Rush feels his best work to date is a silkscreen print entitled "You Better Pass, Sugar Bowl 1978". He captures vividly the split-second that enabled Alabama to gain a 14-7 Sugar Bowl victory over previously unbeaten Penn State with a magnificent goal line stand. 

Rick labored over this painting for six weeks before it was finally completed.  "That's where it takes diligence in going through with it, because I actually have the painting finished in my mind's eye
before I ever get started. I am organized in that I work out the color combinations before I ever start and I know where the forms and colors are going to be. After I get the drawings done and some of the first colors laid in, it's a matter of following
through."

"The thing that adds some excitement after you get some of the basic colors in position is adding the highlights. Then it really starts coming around and I get excited about it in the last week after I
have labored over it for a month or longer."

One of Rush's latest masterpieces is labeled "The Turn". This painting depicts a huge field of thoroughbreds striving for a position as they approach the stretch where only those with indomitable hearts succeed. It might be the Kentucky Derby, the Preakness or the Belmont Stakes; the Triple Crown races. Or it could be any other major stakes.

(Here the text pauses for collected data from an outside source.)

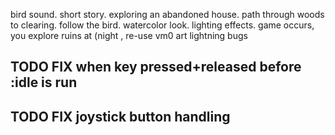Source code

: bird sound. short story. exploring an abandoned house. path through
woods to clearing. follow the bird. watercolor look.
lighting effects. game occurs, you explore ruins at (night , re-use vm0 art
lightning bugs
** TODO FIX when key pressed+released before :idle is run
** TODO FIX joystick button handling
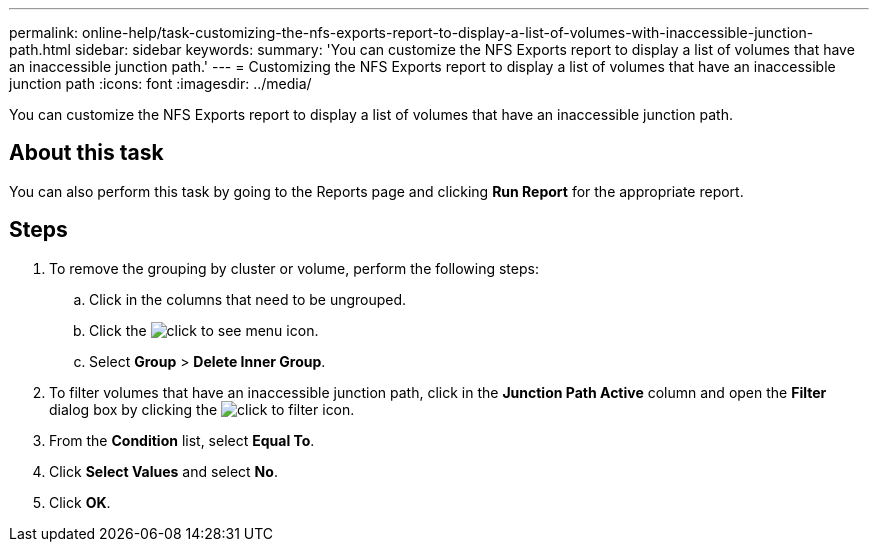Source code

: ---
permalink: online-help/task-customizing-the-nfs-exports-report-to-display-a-list-of-volumes-with-inaccessible-junction-path.html
sidebar: sidebar
keywords: 
summary: 'You can customize the NFS Exports report to display a list of volumes that have an inaccessible junction path.'
---
= Customizing the NFS Exports report to display a list of volumes that have an inaccessible junction path
:icons: font
:imagesdir: ../media/

[.lead]
You can customize the NFS Exports report to display a list of volumes that have an inaccessible junction path.

== About this task

You can also perform this task by going to the Reports page and clicking *Run Report* for the appropriate report.

== Steps

. To remove the grouping by cluster or volume, perform the following steps:
 .. Click in the columns that need to be ungrouped.
 .. Click the image:../media/click-to-see-menu.gif[] icon.
 .. Select *Group* > *Delete Inner Group*.
. To filter volumes that have an inaccessible junction path, click in the *Junction Path Active* column and open the *Filter* dialog box by clicking the image:../media/click-to-filter.gif[] icon.
. From the *Condition* list, select *Equal To*.
. Click *Select Values* and select *No*.
. Click *OK*.
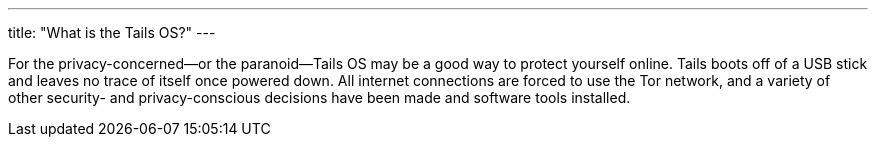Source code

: ---
title: "What is the Tails OS?"
---

For the privacy-concerned--or the paranoid--Tails OS may be a good way to
protect yourself online.
//
Tails boots off of a USB stick and leaves no trace of itself once powered
down.
//
All internet connections are forced to use the Tor network, and a variety of
other security- and privacy-conscious decisions have been made and software
tools installed.
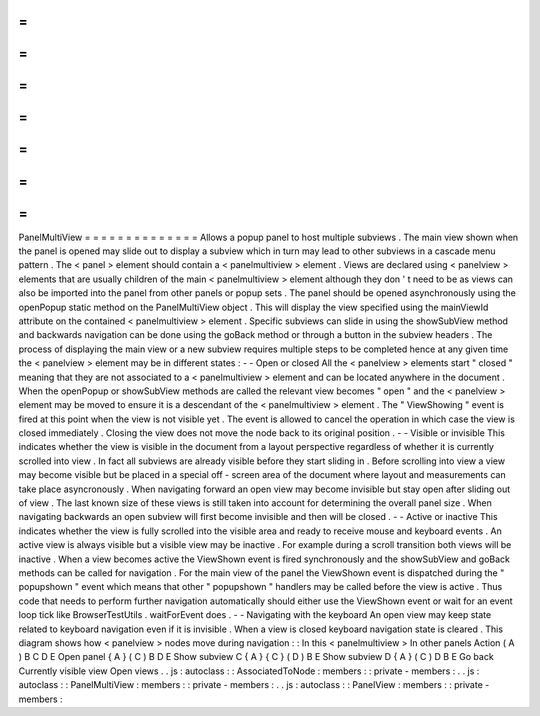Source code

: =
=
=
=
=
=
=
=
=
=
=
=
=
=
PanelMultiView
=
=
=
=
=
=
=
=
=
=
=
=
=
=
Allows
a
popup
panel
to
host
multiple
subviews
.
The
main
view
shown
when
the
panel
is
opened
may
slide
out
to
display
a
subview
which
in
turn
may
lead
to
other
subviews
in
a
cascade
menu
pattern
.
The
<
panel
>
element
should
contain
a
<
panelmultiview
>
element
.
Views
are
declared
using
<
panelview
>
elements
that
are
usually
children
of
the
main
<
panelmultiview
>
element
although
they
don
'
t
need
to
be
as
views
can
also
be
imported
into
the
panel
from
other
panels
or
popup
sets
.
The
panel
should
be
opened
asynchronously
using
the
openPopup
static
method
on
the
PanelMultiView
object
.
This
will
display
the
view
specified
using
the
mainViewId
attribute
on
the
contained
<
panelmultiview
>
element
.
Specific
subviews
can
slide
in
using
the
showSubView
method
and
backwards
navigation
can
be
done
using
the
goBack
method
or
through
a
button
in
the
subview
headers
.
The
process
of
displaying
the
main
view
or
a
new
subview
requires
multiple
steps
to
be
completed
hence
at
any
given
time
the
<
panelview
>
element
may
be
in
different
states
:
-
-
Open
or
closed
All
the
<
panelview
>
elements
start
"
closed
"
meaning
that
they
are
not
associated
to
a
<
panelmultiview
>
element
and
can
be
located
anywhere
in
the
document
.
When
the
openPopup
or
showSubView
methods
are
called
the
relevant
view
becomes
"
open
"
and
the
<
panelview
>
element
may
be
moved
to
ensure
it
is
a
descendant
of
the
<
panelmultiview
>
element
.
The
"
ViewShowing
"
event
is
fired
at
this
point
when
the
view
is
not
visible
yet
.
The
event
is
allowed
to
cancel
the
operation
in
which
case
the
view
is
closed
immediately
.
Closing
the
view
does
not
move
the
node
back
to
its
original
position
.
-
-
Visible
or
invisible
This
indicates
whether
the
view
is
visible
in
the
document
from
a
layout
perspective
regardless
of
whether
it
is
currently
scrolled
into
view
.
In
fact
all
subviews
are
already
visible
before
they
start
sliding
in
.
Before
scrolling
into
view
a
view
may
become
visible
but
be
placed
in
a
special
off
-
screen
area
of
the
document
where
layout
and
measurements
can
take
place
asyncronously
.
When
navigating
forward
an
open
view
may
become
invisible
but
stay
open
after
sliding
out
of
view
.
The
last
known
size
of
these
views
is
still
taken
into
account
for
determining
the
overall
panel
size
.
When
navigating
backwards
an
open
subview
will
first
become
invisible
and
then
will
be
closed
.
-
-
Active
or
inactive
This
indicates
whether
the
view
is
fully
scrolled
into
the
visible
area
and
ready
to
receive
mouse
and
keyboard
events
.
An
active
view
is
always
visible
but
a
visible
view
may
be
inactive
.
For
example
during
a
scroll
transition
both
views
will
be
inactive
.
When
a
view
becomes
active
the
ViewShown
event
is
fired
synchronously
and
the
showSubView
and
goBack
methods
can
be
called
for
navigation
.
For
the
main
view
of
the
panel
the
ViewShown
event
is
dispatched
during
the
"
popupshown
"
event
which
means
that
other
"
popupshown
"
handlers
may
be
called
before
the
view
is
active
.
Thus
code
that
needs
to
perform
further
navigation
automatically
should
either
use
the
ViewShown
event
or
wait
for
an
event
loop
tick
like
BrowserTestUtils
.
waitForEvent
does
.
-
-
Navigating
with
the
keyboard
An
open
view
may
keep
state
related
to
keyboard
navigation
even
if
it
is
invisible
.
When
a
view
is
closed
keyboard
navigation
state
is
cleared
.
This
diagram
shows
how
<
panelview
>
nodes
move
during
navigation
:
:
In
this
<
panelmultiview
>
In
other
panels
Action
(
A
)
B
C
D
E
Open
panel
{
A
}
(
C
)
B
D
E
Show
subview
C
{
A
}
{
C
}
(
D
)
B
E
Show
subview
D
{
A
}
(
C
)
D
B
E
Go
back
Currently
visible
view
Open
views
.
.
js
:
autoclass
:
:
AssociatedToNode
:
members
:
:
private
-
members
:
.
.
js
:
autoclass
:
:
PanelMultiView
:
members
:
:
private
-
members
:
.
.
js
:
autoclass
:
:
PanelView
:
members
:
:
private
-
members
:
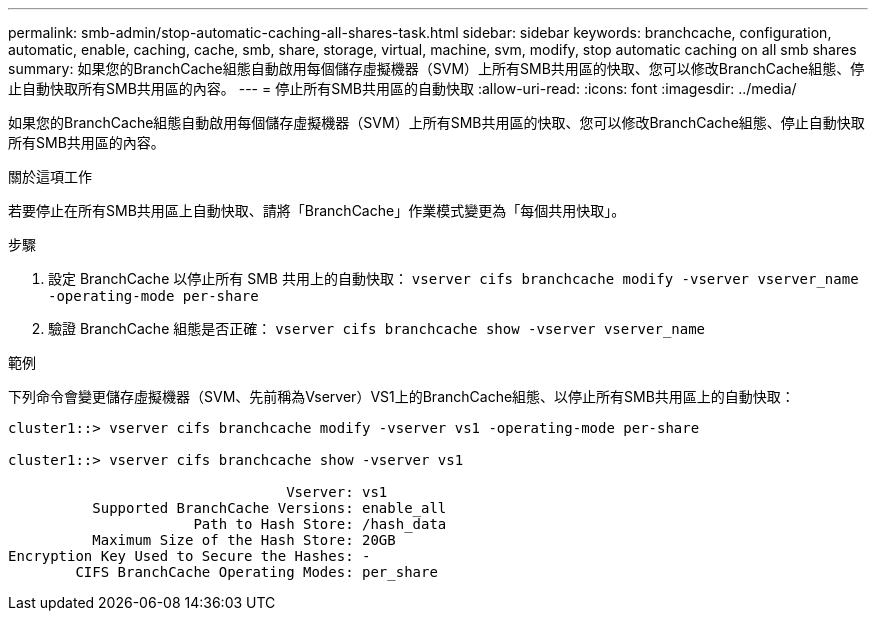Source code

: ---
permalink: smb-admin/stop-automatic-caching-all-shares-task.html 
sidebar: sidebar 
keywords: branchcache, configuration, automatic, enable, caching, cache, smb, share, storage, virtual, machine, svm, modify, stop automatic caching on all smb shares 
summary: 如果您的BranchCache組態自動啟用每個儲存虛擬機器（SVM）上所有SMB共用區的快取、您可以修改BranchCache組態、停止自動快取所有SMB共用區的內容。 
---
= 停止所有SMB共用區的自動快取
:allow-uri-read: 
:icons: font
:imagesdir: ../media/


[role="lead"]
如果您的BranchCache組態自動啟用每個儲存虛擬機器（SVM）上所有SMB共用區的快取、您可以修改BranchCache組態、停止自動快取所有SMB共用區的內容。

.關於這項工作
若要停止在所有SMB共用區上自動快取、請將「BranchCache」作業模式變更為「每個共用快取」。

.步驟
. 設定 BranchCache 以停止所有 SMB 共用上的自動快取： `vserver cifs branchcache modify -vserver vserver_name -operating-mode per-share`
. 驗證 BranchCache 組態是否正確： `vserver cifs branchcache show -vserver vserver_name`


.範例
下列命令會變更儲存虛擬機器（SVM、先前稱為Vserver）VS1上的BranchCache組態、以停止所有SMB共用區上的自動快取：

[listing]
----
cluster1::> vserver cifs branchcache modify -vserver vs1 -operating-mode per-share

cluster1::> vserver cifs branchcache show -vserver vs1

                                 Vserver: vs1
          Supported BranchCache Versions: enable_all
                      Path to Hash Store: /hash_data
          Maximum Size of the Hash Store: 20GB
Encryption Key Used to Secure the Hashes: -
        CIFS BranchCache Operating Modes: per_share
----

Rick likes to be an eye witness to the event he will be recording for sports history.

"I remember vividly watching Nashua when he ran in the Derby years ago. I think horses are among the most graceful animals I have ever drawn or seen. I enjoy painting them. I also enjoy
watching them race."

"All that, plus the color and action that goes into a horse race, the color of the jockey's silks, the excitement built around a horse race just appeals to me.  My sporting impressionism is sort of a
culmination of two things that are dear to me. That is, painting and athletic activity. Because of that, horse racing fits right in."

Why paint "The Turn"?

"That one particular spot sort of epitomizes the race," Rush replied.
"You've got the action of horses coming at you head-on, the dirt flying from their hooves, and they're all making their break for the finish line."

In "The Turn" Rick not only suspends a sporting moment, he recreates every ounce of its dramatics. Rush is a perfectionist. Anything less isn't good enough for him. He says he knows exactly when a painting is finished; one stroke before that moment,
the work is incomplete.

Exactly what is a perfectionist in Rick's eyes?

"Let me think about that a moment," he replied, pausing before saying: "It would be doing the very best with the ability God has given you, no matter what the circumstances or the time it takes to do it.

Rush has a distinctive style, one that is his completely.

"One of the things I am doing is making my work representational, although it is loose enough and impressionistic enough that the viewer feels all the excitement and action of the individual event," says Rick. "Yet it still is representational enough that they can
pick up some of the finer details."

Feather Press of Houston, Texas, one of the world's foremost silkscreen printers, is Rick's exclusive publisher and is now creating limited serigraph prints of Rick's work. His brother, Don, is his exclusive agent and handles all the affairs of business and negotiations. 

Silkscreen printing has not changed in hundreds of years, since it originated in China. But Rush feels he has improved
on it.

"Most silkscreens are very loose," he explains. "They are abstracted. I have taken it a step further and am making it
representational. To do that takes a lot of really close registration. As a result, it comes off very similar to the way I paint."

Rush pointed out that twenty-three different colors were used in his print of "The Turn".

"Each one of these colors must have a separate screen," he said. "You put a color down and you have to wait for it to dry. Then you put down another. It's a building block process. So you don't know what the print is going to look like until you put all twenty-three colors down. It's a lengthy process, but by doing it, each print is an original because there are nuances of difference in each print."

That gives one a pretty good idea of what Rick Rush is doing for the serious art collectors of America's sports.